The Gates Mausoleum

 

The Gates Mausoleum (not Bill Gates, who is very much alive) in the Woodlawn Cemetery in the Bronx is a massive display of wealth.  Robert “Bet-a-Million” Warne Gates, who made a fortune manufacturing and selling barbed wire and founding an oil company that later became known as Texaco, and had a penchant for gambling, built the austere classic revival-style light-gray granite mausoleum.  The mausoleum is of the Doric order—characterized by the fluted columns with no base resting directly on the stylobate, the capitals are slightly curved and unadorned.  The architrave (stone panel that traces around the building just above the column) is plain, as is the frieze which is generally enhanced with triglyphs, guttae, and bas-reliefs.  The cornice (the triangle-shaped architectural element above the door) is plain and adds to the solemnity of the tomb.

The massive bronze door into the mausoleum’s interior was created by the famed sculptor, Robert Ingersoll Aitken in 1914. Many great artist’s works can be found in North American cemeteries, including those sculpted by Daniel Chester French, Augustus Saint-Gaudens, Aldabert Volck, Felix Weihs de Weldon, Karl Bitter, Martin Milmore, Alexander Milne Calder, T. M. Brady, Albin Polasek, Harriet Whitney Frishmuth, William Wetmore Story, Edward V. Valentine, Nellie Walker, Lorado Taft, Sally James Farnham, Adolph Alexander Weinman, Solon Borglum, and John Gutzon Borglum, a veritable who’s who in the art world.  These artists were able to earn a living creating sculptures, public and private.  Aitken “was a California-born sculptor who had trained in Paris and taught at the National Academy in New York.”  Aitken’s most well-known work are the nine sculptures that adorn the pediment on the Supreme Court Building in the U.S. Capital in Washington D.C.

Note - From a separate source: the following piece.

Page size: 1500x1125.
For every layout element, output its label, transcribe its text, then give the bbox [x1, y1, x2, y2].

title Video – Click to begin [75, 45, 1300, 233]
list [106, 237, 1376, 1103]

The mourning figure on the door of the grand mausoleum is described in the book, Sylvan Cemetery: Architecture Art & Landscape at Woodlawn, as a “flowing figure of a grieving woman, seen from the rear with drapery slipping down to revel a long and sinuous form, a play of curved and angular contour lines.  Her long fingers speak of the tension between her continuing agony at her loved one’s absence, as seen in the clawing motion of her right hand and her need for calm reflection and endurance in the left hand.  Her head is bowed and her face hidden from our view signifying the ravages of grief works on the harmony and beauty of the human face.”

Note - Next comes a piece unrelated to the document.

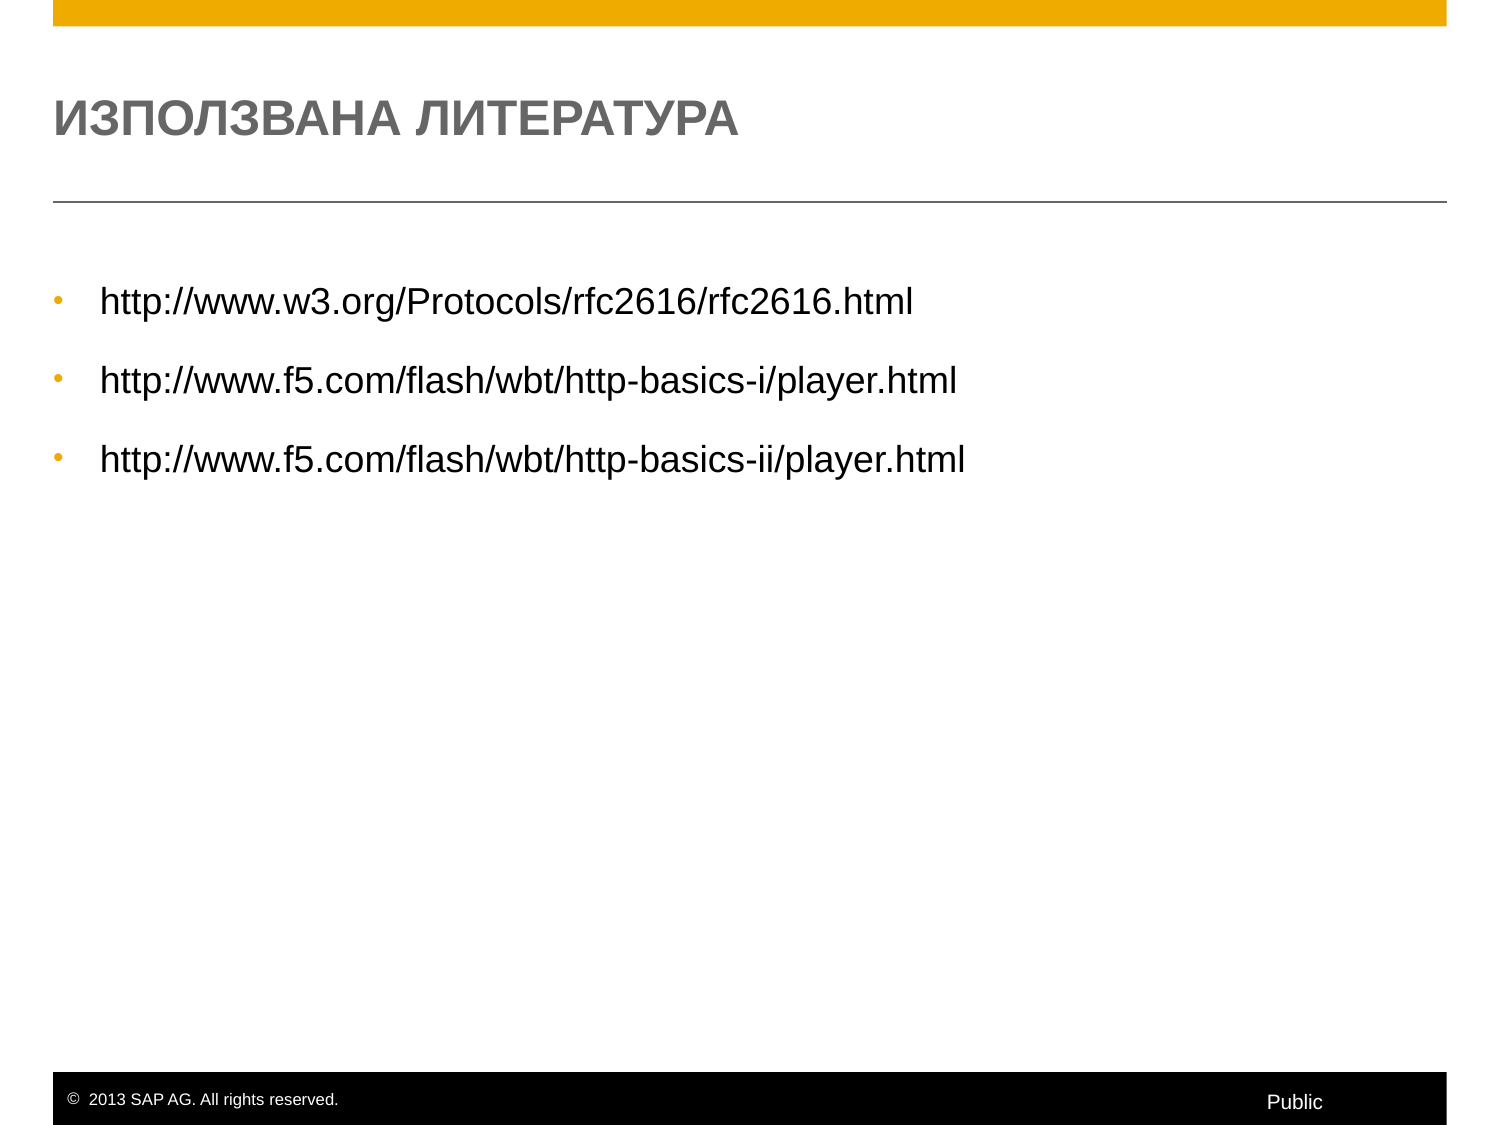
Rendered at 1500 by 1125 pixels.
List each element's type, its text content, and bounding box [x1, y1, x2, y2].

title ИЗПОЛЗВАНА ЛИТЕРАТУРА [53, 53, 1447, 178]
list http://www.w3.org/Protocols/rfc2616/rfc2616.html http://www.f5.com/flash/wbt/http-basics-i/player.html http://www.f5.com/flash/wbt/http-basics-ii/player.html [53, 277, 1447, 998]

Robert Ingersoll Aitken (1878 – 1949) also created a sculpture of a seated angel sculpture as a funerary monument for William August Starke in the Forest Home Cemetery in Milwaukee, Wisconsin.  The bronze sculpture is 69 inches high and 62 inches wide, resting on a light rose-colored unpolished granite base that is 44 inches high, 63 inches wide and 53 inches deep.

The angel has Calla lilies laying in her lap, recognized as a symbol of marriage.   Aitken completed the monument in 1921—signed in the lower left corner of the bronze plinth, “AITKEN FECIT”—Latin for “Aitken made it.”

William A. Starke, a Milwaukee businessman and entrepreneur, was an immigrant, who along with his four brothers, came to the States from Kolenfeld, Germany.  The five brothers founded the C. H. Starke Bridge and Dock Company, were involved in the Milwaukee Bridge Company, the Christopher Steamship Company, and the Sheriff Manufacturing Company.

William Starke was married to Louise Manegold Starke (1858 – 1939) who is buried next to him, as well as their 40-year old daughter, Meta Eleanor Starke Kieckhefer (1883 – 1923).